> What you need to do:
Copy the data verbatim from its first line through the line containing "elevation (m): 2300", including both.

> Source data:

* Start *

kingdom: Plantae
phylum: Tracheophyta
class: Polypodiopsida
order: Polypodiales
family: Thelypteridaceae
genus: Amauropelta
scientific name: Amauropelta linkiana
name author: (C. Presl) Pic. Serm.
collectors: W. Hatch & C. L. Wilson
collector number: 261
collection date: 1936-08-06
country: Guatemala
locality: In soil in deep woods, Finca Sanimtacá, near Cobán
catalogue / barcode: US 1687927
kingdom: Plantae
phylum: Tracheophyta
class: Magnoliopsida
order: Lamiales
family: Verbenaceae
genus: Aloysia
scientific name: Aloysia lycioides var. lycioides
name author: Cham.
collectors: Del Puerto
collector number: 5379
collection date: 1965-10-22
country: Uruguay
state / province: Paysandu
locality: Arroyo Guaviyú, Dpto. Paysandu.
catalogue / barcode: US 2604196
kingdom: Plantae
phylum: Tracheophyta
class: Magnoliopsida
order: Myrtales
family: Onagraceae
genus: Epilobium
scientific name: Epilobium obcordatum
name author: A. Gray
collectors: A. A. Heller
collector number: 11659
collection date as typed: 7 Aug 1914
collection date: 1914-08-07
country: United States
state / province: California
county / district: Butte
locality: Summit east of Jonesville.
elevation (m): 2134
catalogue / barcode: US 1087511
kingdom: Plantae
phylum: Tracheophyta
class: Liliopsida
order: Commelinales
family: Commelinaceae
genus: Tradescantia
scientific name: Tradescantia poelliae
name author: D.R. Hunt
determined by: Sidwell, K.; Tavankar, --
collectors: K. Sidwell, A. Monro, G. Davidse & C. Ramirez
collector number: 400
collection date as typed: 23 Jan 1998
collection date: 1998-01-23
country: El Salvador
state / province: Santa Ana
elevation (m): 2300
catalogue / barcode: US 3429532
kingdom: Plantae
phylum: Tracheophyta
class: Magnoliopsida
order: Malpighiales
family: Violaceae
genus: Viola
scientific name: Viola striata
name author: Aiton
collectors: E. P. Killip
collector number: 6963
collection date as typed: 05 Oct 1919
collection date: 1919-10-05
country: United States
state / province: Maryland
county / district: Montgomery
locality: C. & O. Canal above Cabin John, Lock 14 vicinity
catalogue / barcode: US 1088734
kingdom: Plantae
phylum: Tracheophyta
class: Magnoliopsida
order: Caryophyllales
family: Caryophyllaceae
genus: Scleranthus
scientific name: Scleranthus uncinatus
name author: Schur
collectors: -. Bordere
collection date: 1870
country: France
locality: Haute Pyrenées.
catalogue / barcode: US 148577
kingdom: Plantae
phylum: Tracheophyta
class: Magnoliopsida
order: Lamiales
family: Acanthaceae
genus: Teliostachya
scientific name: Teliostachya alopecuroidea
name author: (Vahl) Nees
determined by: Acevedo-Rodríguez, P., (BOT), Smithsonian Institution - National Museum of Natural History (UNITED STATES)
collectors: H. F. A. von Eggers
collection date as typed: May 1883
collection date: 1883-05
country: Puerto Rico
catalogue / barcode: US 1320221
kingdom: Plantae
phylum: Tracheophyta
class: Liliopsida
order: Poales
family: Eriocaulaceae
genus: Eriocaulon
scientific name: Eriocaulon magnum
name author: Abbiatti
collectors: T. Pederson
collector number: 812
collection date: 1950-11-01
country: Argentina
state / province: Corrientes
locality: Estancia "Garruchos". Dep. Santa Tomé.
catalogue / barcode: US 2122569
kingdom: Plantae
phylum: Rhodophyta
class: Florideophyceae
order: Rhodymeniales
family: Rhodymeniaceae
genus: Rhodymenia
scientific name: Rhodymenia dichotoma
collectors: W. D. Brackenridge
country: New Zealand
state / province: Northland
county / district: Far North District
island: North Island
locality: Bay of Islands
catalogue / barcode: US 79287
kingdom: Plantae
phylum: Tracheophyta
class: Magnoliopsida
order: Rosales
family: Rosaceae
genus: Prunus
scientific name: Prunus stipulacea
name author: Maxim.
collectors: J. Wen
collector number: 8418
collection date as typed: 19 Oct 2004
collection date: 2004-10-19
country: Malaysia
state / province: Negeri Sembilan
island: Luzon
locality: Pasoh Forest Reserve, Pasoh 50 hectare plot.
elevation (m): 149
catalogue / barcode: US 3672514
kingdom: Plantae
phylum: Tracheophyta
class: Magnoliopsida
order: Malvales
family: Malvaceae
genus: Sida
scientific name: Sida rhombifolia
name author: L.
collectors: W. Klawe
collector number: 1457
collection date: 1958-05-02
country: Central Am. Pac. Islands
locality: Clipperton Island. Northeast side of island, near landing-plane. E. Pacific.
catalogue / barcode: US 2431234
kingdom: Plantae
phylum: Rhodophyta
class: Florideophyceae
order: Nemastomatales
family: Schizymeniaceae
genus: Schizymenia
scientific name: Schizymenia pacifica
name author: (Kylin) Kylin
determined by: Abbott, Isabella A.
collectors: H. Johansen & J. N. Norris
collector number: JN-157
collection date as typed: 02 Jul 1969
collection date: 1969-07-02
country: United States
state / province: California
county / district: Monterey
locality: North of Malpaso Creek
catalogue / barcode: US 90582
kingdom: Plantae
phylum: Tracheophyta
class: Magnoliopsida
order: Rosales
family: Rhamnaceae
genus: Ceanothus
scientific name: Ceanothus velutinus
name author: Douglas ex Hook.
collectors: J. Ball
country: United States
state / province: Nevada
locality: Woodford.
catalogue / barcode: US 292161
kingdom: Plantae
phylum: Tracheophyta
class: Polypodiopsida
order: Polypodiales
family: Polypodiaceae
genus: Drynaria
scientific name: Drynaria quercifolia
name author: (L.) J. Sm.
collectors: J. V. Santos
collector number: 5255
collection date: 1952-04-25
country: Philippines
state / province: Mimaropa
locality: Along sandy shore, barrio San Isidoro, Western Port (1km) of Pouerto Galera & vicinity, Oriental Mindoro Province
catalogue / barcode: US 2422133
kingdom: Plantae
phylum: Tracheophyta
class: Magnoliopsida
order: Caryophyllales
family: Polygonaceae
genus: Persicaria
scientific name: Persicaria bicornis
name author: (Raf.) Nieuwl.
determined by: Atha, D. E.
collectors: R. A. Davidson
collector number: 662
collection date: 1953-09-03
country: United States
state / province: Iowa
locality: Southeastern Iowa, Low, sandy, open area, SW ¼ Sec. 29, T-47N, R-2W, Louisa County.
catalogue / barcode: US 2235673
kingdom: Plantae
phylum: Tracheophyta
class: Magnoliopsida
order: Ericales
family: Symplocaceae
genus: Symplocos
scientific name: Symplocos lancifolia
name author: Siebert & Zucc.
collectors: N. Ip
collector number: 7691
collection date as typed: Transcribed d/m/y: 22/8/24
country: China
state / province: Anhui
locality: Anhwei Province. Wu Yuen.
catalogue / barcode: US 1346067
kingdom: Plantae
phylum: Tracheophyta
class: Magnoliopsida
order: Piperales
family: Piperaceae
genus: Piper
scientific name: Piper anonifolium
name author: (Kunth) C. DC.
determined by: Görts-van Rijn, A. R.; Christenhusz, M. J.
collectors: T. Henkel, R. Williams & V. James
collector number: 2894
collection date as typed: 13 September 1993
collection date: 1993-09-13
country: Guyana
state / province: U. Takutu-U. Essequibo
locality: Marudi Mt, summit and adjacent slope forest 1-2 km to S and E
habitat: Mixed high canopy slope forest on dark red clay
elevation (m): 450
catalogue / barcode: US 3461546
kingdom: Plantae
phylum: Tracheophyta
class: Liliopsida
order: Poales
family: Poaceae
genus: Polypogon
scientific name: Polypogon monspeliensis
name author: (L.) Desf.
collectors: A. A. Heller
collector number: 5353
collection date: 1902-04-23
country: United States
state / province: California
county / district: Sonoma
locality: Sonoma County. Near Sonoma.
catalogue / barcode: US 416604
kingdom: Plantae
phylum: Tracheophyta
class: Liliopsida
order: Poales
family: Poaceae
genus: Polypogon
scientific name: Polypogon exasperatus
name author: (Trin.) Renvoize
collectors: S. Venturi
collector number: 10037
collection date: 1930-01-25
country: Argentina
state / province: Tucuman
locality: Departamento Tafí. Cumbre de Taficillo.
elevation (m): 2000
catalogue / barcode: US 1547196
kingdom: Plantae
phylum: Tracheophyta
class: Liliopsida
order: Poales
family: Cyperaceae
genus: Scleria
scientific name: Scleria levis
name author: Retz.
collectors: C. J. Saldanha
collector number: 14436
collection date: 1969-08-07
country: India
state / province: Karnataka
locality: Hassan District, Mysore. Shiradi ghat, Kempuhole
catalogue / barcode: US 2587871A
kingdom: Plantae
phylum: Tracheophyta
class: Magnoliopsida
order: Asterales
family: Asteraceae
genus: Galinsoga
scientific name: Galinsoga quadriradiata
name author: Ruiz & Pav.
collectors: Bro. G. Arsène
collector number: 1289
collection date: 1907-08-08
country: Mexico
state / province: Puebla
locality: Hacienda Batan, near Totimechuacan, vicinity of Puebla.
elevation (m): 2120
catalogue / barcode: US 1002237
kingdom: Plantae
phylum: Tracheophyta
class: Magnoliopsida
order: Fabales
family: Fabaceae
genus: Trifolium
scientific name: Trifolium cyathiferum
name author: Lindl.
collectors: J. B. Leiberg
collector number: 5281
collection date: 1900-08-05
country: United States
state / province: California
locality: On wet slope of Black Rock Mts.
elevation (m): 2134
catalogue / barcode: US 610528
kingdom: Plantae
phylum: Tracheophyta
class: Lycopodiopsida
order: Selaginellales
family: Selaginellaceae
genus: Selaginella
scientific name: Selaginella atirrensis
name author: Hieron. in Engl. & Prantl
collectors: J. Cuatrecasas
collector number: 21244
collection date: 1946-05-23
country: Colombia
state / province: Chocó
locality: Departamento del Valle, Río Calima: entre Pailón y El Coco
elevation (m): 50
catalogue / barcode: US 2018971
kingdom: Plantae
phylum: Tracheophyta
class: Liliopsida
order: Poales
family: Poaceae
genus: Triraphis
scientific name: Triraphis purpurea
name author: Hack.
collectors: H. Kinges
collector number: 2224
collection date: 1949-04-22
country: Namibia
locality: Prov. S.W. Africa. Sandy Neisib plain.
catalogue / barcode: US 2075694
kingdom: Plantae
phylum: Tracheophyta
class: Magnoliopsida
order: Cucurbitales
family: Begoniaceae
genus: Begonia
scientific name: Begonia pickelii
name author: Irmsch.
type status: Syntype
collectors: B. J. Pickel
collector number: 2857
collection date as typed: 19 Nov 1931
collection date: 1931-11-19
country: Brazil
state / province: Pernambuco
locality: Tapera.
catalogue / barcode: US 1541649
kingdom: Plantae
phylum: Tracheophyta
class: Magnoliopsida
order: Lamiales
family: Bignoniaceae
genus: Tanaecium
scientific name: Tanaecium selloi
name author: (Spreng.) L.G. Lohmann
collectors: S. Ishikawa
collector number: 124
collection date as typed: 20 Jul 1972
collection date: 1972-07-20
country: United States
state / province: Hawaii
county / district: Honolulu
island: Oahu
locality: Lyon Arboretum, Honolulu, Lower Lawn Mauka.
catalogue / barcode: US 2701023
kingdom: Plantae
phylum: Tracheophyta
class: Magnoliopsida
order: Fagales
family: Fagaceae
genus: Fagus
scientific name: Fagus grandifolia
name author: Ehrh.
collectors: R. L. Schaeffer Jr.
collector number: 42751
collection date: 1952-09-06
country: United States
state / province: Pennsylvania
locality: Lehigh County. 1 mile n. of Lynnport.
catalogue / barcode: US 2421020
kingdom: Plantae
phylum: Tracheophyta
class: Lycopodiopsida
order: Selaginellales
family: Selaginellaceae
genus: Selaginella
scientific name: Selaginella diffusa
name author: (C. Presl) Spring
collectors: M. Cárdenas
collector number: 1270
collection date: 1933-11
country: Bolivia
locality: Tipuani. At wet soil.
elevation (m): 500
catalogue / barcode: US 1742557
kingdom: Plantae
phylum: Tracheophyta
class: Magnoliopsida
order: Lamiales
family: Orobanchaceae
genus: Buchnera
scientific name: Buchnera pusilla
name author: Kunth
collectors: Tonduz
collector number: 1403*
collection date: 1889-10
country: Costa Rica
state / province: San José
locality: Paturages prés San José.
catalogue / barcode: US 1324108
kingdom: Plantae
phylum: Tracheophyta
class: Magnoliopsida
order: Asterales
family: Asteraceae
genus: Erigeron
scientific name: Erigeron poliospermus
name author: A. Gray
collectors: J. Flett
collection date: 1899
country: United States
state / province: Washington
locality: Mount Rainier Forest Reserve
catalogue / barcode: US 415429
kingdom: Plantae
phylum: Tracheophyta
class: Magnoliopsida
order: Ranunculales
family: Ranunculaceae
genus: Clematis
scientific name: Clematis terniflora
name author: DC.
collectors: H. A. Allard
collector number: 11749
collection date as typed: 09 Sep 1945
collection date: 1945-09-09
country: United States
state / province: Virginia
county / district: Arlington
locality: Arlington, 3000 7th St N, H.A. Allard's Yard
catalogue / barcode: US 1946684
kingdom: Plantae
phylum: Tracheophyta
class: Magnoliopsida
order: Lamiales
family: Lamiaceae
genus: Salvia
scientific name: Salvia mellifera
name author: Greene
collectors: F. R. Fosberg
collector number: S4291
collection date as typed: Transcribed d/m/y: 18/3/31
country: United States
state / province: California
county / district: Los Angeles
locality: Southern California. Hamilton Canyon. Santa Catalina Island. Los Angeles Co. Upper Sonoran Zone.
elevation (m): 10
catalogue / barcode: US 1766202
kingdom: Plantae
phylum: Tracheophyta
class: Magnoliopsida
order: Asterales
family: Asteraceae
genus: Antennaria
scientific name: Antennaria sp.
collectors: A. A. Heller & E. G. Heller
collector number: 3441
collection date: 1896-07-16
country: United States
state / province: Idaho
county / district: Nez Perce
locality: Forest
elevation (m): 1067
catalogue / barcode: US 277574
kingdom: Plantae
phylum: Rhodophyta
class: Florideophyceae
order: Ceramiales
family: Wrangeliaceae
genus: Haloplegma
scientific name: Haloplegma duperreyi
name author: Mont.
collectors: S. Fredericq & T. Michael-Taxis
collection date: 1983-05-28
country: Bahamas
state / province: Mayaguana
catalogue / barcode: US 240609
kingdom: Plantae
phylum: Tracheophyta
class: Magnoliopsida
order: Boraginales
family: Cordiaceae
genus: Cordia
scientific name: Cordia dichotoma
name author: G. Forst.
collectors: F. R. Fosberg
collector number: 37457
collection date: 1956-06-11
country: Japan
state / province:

* End *

> Exercise output:
kingdom: Plantae
phylum: Tracheophyta
class: Polypodiopsida
order: Polypodiales
family: Thelypteridaceae
genus: Amauropelta
scientific name: Amauropelta linkiana
name author: (C. Presl) Pic. Serm.
collectors: W. Hatch & C. L. Wilson
collector number: 261
collection date: 1936-08-06
country: Guatemala
locality: In soil in deep woods, Finca Sanimtacá, near Cobán
catalogue / barcode: US 1687927
kingdom: Plantae
phylum: Tracheophyta
class: Magnoliopsida
order: Lamiales
family: Verbenaceae
genus: Aloysia
scientific name: Aloysia lycioides var. lycioides
name author: Cham.
collectors: Del Puerto
collector number: 5379
collection date: 1965-10-22
country: Uruguay
state / province: Paysandu
locality: Arroyo Guaviyú, Dpto. Paysandu.
catalogue / barcode: US 2604196
kingdom: Plantae
phylum: Tracheophyta
class: Magnoliopsida
order: Myrtales
family: Onagraceae
genus: Epilobium
scientific name: Epilobium obcordatum
name author: A. Gray
collectors: A. A. Heller
collector number: 11659
collection date as typed: 7 Aug 1914
collection date: 1914-08-07
country: United States
state / province: California
county / district: Butte
locality: Summit east of Jonesville.
elevation (m): 2134
catalogue / barcode: US 1087511
kingdom: Plantae
phylum: Tracheophyta
class: Liliopsida
order: Commelinales
family: Commelinaceae
genus: Tradescantia
scientific name: Tradescantia poelliae
name author: D.R. Hunt
determined by: Sidwell, K.; Tavankar, --
collectors: K. Sidwell, A. Monro, G. Davidse & C. Ramirez
collector number: 400
collection date as typed: 23 Jan 1998
collection date: 1998-01-23
country: El Salvador
state / province: Santa Ana
elevation (m): 2300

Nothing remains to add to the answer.